As you know, the American Center for Law & Justice (“ACLJ”) represents individuals in a challenge to ObamaCare. The case, known as Seven-Sky v. Holder, Case No. 11-679, is pending at the United States Supreme Court on a petition for writ of certiorari.
We raised two issues in the petition:
(1) whether the individual mandate, the part of ObamaCare that requires millions of Americans, for the first time in our nation’s history, to purchase a product (health insurance) from a private company for the rest of their lives or pay annual penalties, is constitutional; and
(2) whether the individual mandate violates the religious-practice rights of those who believe in relying on God for their well-being since it forces them to either join a health insurance system that is contrary to their faith or pay annual penalties for adhering to their faith.
In the petition, we requested that the Court either grant the petition now or hold it until the Court resolves the case brought by Florida and twenty-five other States that it will be considering in the coming weeks.

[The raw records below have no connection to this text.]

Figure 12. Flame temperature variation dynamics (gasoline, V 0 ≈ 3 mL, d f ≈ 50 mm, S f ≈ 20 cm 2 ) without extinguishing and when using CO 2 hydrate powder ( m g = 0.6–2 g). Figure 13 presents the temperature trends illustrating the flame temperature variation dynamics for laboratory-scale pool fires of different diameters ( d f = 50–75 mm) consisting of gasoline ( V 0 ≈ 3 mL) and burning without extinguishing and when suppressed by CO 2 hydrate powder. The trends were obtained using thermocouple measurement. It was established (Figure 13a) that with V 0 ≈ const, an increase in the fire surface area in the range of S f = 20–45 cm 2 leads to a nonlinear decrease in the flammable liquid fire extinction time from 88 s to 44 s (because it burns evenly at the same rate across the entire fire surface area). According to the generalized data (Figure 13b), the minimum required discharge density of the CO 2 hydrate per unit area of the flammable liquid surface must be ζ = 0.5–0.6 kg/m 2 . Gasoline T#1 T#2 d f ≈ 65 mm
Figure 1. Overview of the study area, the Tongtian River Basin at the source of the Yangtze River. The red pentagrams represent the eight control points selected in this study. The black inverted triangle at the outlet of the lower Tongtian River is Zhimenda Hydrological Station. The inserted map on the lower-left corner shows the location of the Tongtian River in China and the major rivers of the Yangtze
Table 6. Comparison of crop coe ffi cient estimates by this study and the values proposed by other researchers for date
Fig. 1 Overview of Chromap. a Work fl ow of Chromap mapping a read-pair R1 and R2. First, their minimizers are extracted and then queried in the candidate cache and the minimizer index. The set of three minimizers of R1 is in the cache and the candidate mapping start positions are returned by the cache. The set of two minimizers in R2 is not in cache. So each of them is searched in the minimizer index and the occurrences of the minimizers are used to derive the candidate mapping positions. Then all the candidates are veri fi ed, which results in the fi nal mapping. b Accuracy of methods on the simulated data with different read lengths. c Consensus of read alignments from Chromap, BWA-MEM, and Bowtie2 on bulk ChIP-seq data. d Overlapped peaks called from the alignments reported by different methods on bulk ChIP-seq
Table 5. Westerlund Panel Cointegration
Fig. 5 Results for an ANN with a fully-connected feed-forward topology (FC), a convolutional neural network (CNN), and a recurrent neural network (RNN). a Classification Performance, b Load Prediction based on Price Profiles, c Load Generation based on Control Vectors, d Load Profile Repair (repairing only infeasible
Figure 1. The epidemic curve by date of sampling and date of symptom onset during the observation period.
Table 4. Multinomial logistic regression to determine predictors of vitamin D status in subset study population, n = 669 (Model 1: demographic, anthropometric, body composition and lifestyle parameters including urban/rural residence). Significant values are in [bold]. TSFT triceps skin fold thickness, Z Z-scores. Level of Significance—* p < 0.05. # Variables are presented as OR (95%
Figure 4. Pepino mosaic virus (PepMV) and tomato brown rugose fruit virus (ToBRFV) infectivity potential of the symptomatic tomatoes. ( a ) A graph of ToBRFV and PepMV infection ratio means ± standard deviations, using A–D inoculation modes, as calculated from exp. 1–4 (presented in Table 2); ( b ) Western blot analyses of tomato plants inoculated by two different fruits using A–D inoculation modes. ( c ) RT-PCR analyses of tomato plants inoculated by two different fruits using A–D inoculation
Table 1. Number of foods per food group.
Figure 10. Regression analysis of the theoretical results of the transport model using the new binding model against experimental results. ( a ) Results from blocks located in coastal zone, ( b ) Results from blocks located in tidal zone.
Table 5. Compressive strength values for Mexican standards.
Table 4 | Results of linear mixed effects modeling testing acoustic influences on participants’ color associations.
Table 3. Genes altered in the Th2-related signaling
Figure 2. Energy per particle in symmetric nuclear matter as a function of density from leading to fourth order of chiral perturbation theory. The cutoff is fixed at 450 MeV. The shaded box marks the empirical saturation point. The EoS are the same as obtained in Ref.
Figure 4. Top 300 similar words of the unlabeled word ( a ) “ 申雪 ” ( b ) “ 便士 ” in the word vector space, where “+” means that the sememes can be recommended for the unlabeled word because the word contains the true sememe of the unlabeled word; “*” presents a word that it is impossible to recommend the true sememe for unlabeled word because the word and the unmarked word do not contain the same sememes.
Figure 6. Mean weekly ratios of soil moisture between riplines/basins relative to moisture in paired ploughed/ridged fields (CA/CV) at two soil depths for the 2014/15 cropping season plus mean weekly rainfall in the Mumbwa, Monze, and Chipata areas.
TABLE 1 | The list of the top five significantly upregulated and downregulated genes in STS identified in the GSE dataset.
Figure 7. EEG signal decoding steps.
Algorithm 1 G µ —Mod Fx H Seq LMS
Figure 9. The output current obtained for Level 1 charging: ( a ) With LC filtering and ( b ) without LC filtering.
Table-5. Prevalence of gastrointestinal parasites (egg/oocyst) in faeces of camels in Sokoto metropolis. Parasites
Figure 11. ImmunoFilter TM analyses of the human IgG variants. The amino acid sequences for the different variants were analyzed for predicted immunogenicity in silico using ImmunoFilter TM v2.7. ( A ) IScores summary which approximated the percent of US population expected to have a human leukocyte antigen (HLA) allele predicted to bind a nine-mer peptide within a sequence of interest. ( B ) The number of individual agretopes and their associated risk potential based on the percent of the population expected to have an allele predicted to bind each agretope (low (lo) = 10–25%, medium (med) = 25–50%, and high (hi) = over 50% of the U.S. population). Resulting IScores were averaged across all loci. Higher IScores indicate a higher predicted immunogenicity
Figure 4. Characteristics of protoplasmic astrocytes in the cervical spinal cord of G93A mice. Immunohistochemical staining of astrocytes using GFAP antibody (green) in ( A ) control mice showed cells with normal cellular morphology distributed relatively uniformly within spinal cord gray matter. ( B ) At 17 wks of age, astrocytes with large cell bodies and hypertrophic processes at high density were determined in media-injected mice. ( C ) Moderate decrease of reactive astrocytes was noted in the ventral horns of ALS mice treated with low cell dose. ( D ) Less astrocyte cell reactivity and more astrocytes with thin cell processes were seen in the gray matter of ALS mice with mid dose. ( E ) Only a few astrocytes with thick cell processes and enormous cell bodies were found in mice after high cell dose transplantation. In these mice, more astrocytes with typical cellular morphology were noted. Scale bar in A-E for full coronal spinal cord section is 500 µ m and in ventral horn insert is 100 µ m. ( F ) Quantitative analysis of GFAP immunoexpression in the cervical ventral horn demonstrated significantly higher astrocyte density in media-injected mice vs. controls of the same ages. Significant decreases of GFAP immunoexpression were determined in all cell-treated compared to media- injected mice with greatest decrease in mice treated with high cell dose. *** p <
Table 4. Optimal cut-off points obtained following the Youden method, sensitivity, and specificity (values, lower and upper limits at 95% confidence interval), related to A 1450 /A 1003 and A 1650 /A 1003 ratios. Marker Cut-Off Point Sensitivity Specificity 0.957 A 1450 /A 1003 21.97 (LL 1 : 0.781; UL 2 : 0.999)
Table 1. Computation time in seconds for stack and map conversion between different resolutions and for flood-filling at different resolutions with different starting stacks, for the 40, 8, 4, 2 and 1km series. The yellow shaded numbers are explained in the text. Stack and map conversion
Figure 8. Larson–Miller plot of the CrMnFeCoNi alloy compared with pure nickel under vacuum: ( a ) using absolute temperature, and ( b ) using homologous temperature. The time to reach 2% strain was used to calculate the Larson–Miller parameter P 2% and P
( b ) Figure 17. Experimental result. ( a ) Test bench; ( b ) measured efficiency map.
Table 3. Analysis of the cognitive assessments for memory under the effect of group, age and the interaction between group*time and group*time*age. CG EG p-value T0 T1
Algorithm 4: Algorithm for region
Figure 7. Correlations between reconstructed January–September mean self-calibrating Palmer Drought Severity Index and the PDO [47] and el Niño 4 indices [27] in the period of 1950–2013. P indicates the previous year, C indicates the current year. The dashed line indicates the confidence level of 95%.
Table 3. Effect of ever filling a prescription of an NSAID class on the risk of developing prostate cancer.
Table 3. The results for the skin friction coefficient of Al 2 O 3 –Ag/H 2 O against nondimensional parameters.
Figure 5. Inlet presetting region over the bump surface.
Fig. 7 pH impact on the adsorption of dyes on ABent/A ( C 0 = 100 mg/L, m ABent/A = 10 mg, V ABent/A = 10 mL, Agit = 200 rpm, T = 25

Last Friday, February 17, 2012, the Court considered the Seven-Sky petition, among the many other petitions pending with the Court. Today, February 21, 2012, the Court issued its order from that conference. The Seven-Sky case is not listed in the order, which likely means the Court is holding our petition, as we requested, pending the resolution of the multi-State action.
What happens next in the Seven-Sky case, therefore, depends on the decision in the multi-State ObamaCare challenge, which we expect by this June. If the Court rules the individual mandate unconstitutional, the Court should then grant our petition, vacate the D.C. Circuit’s decision in our case, and send the case back to the lower court for further proceedings. In essence, we would have won.
If the Court rules the individual mandate constitutional, the Court could still grant our petition to address the unique religious rights question that our case raises. In that situation, our case would continue. We would be able to advance the claim that the individual mandate violates the religious rights of our clients.
On a related matter, in the same order, the Court expanded the amount of time it will devote to oral argument in the multi-State ObamaCare challenge. The Court has agreed to allow an additional thirty minutes of argument for a total of six hours of oral argument spread over three days: March 26 (one and one-half hours on the Anti-Injunction Act issue), March 27 (two hours on the individual mandate issue), and March 28 (one and one-half hours on the severability issue and one hour on the Medicaid issue).
The amount of oral argument time the Court has devoted to this case is significant. The Court generally permits only a total of one hour per case, with each side receiving thirty minutes.
We will keep you informed as these important cases proceed at the Supreme Court.